Marvin Harris examined Hindu religious beliefs about sacred cattle from functional and materialist perspectives. Among Hindus in India, eating beef is forbidden and cows are seen as sacred animals associated with certain deities. From the perspective of a Western beef-loving country, such beliefs may seem irrational. Why would anyone not want to eat a juicy steak or hamburger? Rejecting earlier academics who regarded the Hindu practice as illogical, Harris argued that the practice makes perfect sense within the Hindu ecological and economic system. He argued that cows were sacred not because of cultural beliefs; instead, the cultural beliefs existed because of the economic and ecological importance of cows in India. Thus, Hindu restrictions regarding cows were an “adaptive” response to the local ecological system rather than the result of Hindu theology.11 Harris explored the importance of cattle for milk production, dung for fuel and fertilizer, labor for plowing, and provision of meat and hides to the lowest caste, untouchables, who were able to slaughter and eat cows and tan their hides because they were already seen as ritually impure.
Roy Rappaport examined subsistence practices of the Tsembaga in Highland New Guinea, a group that planted taro, yams, sweet potatoes, and sugar cane and raised pigs. Rappaport used scientific terms and concepts such as caloric intake, carrying capacity, and mutualism to explain methods used by the Tsembaga to manage their resources. A population of pigs below a certain threshold provided a number of benefits, such as keeping villages clean by eating refuse and eating weeds in established gardens that had relatively large fruit trees that would not be damaged by the pigs. Once the population reached the threshold, the pigs ate more than weeds and garbage and began to create problems in gardens. In response, the people used periodic ritual feasts to trim the population back, returning the ecological system to equilibrium. Rappaport, like Harris, used ecological concepts to understand the Tsembaga subsistence practices, thus downplaying the role of cultural beliefs and emphasizing ecological constraints.
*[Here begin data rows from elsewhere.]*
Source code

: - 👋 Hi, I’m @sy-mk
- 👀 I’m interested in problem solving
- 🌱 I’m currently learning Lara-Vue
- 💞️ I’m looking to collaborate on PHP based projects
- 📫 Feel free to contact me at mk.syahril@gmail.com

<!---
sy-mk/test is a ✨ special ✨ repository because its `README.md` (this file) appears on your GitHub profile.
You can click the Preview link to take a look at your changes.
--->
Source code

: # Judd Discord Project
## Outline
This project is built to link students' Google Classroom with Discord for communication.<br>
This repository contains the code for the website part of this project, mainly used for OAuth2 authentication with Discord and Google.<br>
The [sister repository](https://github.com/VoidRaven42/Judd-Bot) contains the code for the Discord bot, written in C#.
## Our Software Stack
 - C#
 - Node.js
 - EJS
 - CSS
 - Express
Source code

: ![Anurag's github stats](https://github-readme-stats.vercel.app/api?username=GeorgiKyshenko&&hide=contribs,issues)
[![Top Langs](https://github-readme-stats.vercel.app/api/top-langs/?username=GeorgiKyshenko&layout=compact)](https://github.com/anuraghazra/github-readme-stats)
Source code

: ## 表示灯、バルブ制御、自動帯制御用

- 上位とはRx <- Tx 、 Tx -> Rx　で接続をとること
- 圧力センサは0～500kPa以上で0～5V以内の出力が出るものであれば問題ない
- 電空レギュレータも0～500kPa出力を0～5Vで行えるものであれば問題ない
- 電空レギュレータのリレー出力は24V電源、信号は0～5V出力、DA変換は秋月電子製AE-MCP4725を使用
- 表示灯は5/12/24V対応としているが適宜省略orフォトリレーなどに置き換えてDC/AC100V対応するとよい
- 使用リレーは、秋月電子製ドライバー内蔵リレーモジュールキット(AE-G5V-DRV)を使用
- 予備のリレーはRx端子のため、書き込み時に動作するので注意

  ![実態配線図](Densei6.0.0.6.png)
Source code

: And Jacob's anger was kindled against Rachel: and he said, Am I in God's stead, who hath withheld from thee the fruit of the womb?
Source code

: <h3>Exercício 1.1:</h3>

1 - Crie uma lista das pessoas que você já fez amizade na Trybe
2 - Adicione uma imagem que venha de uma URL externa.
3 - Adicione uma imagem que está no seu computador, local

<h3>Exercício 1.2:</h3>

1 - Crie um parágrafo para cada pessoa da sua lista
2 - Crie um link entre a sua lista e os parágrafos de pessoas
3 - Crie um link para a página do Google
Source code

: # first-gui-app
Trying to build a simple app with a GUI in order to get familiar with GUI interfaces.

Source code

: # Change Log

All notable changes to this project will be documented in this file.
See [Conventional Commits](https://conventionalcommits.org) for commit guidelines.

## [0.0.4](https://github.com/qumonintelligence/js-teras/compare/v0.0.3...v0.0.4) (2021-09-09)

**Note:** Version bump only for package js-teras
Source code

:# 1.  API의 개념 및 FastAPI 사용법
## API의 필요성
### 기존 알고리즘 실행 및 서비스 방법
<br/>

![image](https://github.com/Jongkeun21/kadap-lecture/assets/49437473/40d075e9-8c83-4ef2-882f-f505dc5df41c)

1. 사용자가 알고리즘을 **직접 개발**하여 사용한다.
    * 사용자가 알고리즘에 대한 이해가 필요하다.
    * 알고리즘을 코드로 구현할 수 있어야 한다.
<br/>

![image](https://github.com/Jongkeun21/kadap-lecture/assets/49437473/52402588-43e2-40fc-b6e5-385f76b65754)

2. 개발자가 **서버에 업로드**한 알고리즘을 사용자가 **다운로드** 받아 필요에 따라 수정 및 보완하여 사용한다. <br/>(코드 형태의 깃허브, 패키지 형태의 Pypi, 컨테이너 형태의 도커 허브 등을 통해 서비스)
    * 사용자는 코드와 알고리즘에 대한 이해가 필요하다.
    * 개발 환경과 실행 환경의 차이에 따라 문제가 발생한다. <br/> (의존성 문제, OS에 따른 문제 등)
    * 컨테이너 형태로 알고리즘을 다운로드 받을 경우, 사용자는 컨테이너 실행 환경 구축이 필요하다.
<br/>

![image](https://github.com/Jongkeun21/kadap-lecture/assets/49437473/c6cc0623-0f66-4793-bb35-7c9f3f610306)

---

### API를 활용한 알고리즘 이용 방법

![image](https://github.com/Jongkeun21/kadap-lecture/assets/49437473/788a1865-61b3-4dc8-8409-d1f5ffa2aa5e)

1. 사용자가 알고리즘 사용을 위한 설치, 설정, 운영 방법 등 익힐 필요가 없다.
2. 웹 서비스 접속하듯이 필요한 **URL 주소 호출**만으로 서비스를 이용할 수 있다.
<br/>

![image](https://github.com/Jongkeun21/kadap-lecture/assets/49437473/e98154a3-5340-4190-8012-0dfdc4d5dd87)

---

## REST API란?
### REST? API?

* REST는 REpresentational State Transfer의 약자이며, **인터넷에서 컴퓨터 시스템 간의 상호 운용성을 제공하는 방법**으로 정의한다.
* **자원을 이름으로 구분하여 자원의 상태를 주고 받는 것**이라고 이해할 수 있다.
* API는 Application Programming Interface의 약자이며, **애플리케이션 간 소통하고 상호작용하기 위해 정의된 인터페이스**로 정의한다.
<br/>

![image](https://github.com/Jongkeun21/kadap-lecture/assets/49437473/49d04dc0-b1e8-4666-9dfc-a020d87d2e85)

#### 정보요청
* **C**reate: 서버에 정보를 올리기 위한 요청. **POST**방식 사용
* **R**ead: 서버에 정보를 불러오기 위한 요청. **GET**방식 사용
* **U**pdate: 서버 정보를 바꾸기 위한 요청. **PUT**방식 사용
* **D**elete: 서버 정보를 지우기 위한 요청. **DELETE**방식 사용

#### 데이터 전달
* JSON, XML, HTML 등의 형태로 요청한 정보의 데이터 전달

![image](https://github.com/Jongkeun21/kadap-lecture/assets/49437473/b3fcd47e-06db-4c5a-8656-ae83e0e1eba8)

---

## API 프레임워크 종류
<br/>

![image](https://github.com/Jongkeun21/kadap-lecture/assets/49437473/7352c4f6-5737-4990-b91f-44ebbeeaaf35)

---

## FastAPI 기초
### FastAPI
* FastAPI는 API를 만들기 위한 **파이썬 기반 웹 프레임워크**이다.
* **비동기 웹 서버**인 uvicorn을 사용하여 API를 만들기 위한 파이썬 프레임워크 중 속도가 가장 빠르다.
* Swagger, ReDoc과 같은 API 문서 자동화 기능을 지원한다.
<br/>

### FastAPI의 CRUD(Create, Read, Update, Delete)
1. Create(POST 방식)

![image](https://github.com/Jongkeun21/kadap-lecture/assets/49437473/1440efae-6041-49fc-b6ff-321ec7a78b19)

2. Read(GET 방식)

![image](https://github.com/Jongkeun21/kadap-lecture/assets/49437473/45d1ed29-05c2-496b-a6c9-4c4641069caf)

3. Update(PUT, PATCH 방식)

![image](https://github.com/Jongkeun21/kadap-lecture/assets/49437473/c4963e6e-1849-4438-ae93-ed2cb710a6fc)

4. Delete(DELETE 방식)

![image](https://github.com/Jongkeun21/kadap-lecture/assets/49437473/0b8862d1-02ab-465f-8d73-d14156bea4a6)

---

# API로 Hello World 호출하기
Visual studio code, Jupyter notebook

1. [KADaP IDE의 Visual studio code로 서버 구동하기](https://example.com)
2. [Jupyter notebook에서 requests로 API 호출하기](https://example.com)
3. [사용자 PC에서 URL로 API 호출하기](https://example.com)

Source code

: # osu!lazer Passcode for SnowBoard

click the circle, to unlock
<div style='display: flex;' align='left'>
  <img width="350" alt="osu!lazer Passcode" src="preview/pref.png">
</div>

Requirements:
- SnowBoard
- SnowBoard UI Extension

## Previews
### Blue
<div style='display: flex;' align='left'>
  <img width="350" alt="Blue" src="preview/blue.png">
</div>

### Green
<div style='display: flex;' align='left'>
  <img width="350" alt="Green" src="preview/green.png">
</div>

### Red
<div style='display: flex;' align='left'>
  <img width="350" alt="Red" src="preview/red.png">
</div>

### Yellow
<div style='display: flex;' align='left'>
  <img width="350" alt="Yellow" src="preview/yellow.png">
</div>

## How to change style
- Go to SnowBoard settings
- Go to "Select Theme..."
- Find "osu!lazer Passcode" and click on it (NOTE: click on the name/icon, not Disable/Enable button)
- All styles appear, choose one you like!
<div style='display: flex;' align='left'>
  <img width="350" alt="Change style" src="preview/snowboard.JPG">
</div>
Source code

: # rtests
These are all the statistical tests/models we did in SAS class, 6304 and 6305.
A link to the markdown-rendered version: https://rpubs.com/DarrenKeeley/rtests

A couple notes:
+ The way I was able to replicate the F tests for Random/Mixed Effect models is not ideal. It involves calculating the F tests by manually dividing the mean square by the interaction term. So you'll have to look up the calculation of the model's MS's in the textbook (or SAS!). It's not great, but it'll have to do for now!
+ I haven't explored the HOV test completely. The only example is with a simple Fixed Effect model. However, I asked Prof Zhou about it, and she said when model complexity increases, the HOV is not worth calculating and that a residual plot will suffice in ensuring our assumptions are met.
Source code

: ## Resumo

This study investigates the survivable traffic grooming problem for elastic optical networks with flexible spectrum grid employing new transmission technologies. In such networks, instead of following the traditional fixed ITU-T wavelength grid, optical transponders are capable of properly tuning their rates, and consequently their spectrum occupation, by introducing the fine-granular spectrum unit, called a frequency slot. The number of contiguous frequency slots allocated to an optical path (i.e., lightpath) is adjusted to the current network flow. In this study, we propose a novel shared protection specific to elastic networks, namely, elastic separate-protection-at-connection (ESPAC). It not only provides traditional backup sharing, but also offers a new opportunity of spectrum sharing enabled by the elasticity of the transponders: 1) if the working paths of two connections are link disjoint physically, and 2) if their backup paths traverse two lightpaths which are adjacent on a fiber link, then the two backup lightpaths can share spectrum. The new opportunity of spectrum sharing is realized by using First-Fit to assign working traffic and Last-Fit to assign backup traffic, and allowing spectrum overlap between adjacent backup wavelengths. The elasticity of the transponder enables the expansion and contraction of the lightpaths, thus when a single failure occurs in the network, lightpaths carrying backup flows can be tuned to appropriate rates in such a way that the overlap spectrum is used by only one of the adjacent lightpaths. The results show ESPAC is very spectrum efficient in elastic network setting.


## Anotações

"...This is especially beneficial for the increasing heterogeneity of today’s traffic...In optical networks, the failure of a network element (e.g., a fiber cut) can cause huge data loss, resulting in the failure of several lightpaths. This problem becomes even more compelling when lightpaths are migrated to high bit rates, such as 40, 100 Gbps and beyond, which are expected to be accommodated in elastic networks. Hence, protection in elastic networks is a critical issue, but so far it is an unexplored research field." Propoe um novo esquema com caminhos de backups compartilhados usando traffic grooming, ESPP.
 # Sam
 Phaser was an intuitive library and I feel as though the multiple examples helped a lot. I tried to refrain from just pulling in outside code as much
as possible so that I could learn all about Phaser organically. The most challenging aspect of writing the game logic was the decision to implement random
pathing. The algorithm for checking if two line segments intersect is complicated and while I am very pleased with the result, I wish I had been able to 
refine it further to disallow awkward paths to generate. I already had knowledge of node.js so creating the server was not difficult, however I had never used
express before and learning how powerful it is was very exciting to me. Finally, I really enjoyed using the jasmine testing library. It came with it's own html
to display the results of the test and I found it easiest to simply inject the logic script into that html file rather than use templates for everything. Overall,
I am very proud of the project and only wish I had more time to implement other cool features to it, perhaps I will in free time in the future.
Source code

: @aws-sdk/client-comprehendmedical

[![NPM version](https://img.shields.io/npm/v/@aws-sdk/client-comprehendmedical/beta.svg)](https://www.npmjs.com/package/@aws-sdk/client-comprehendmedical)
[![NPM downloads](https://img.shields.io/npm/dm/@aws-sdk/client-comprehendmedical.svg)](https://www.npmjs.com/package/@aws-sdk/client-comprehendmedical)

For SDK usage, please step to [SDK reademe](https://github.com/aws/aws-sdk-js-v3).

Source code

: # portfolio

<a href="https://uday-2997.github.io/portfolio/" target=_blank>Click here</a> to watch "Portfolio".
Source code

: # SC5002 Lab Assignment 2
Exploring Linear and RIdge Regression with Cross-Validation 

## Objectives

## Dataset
These early cultural ecologists viewed cultures as trying to reach and maintain social and ecological equilibrium. This idea aligned with ecological thinking at the time that emphasized the balance of nature and the importance of the various components of an ecosystem in maintaining that balance. However, environments and cultures were rapidly changing as colonization, globalization, and industrialization spread throughout the world. In many of those early cases, anthropologists had ignored these larger processes.
As ecologists began to develop more-complex models of how ecosystems change through long-term dynamic processes of succession and disturbances (such as storms, droughts, and El Niño events), anthropological approaches to the environment also changed. The next sections examine those shifts in anthropology as environmental movements developed in response to increasing degradation of natural environments.
Early anthropologists were notable for their attempts to understand how different groups of people interacted with their environments over time. Their work paved the way for future environmental anthropologists even though they generally were not directly concerned with environmental problems associated with modernity, such as pollution, tropical deforestation, species extinctions, erosion, and global warming. As people around the world became more familiar with such issues, environmental anthropologists took note and began to analyze those problems and accompanying conservation movements, especially in the developing world, which was still the primary focus of most anthropological research.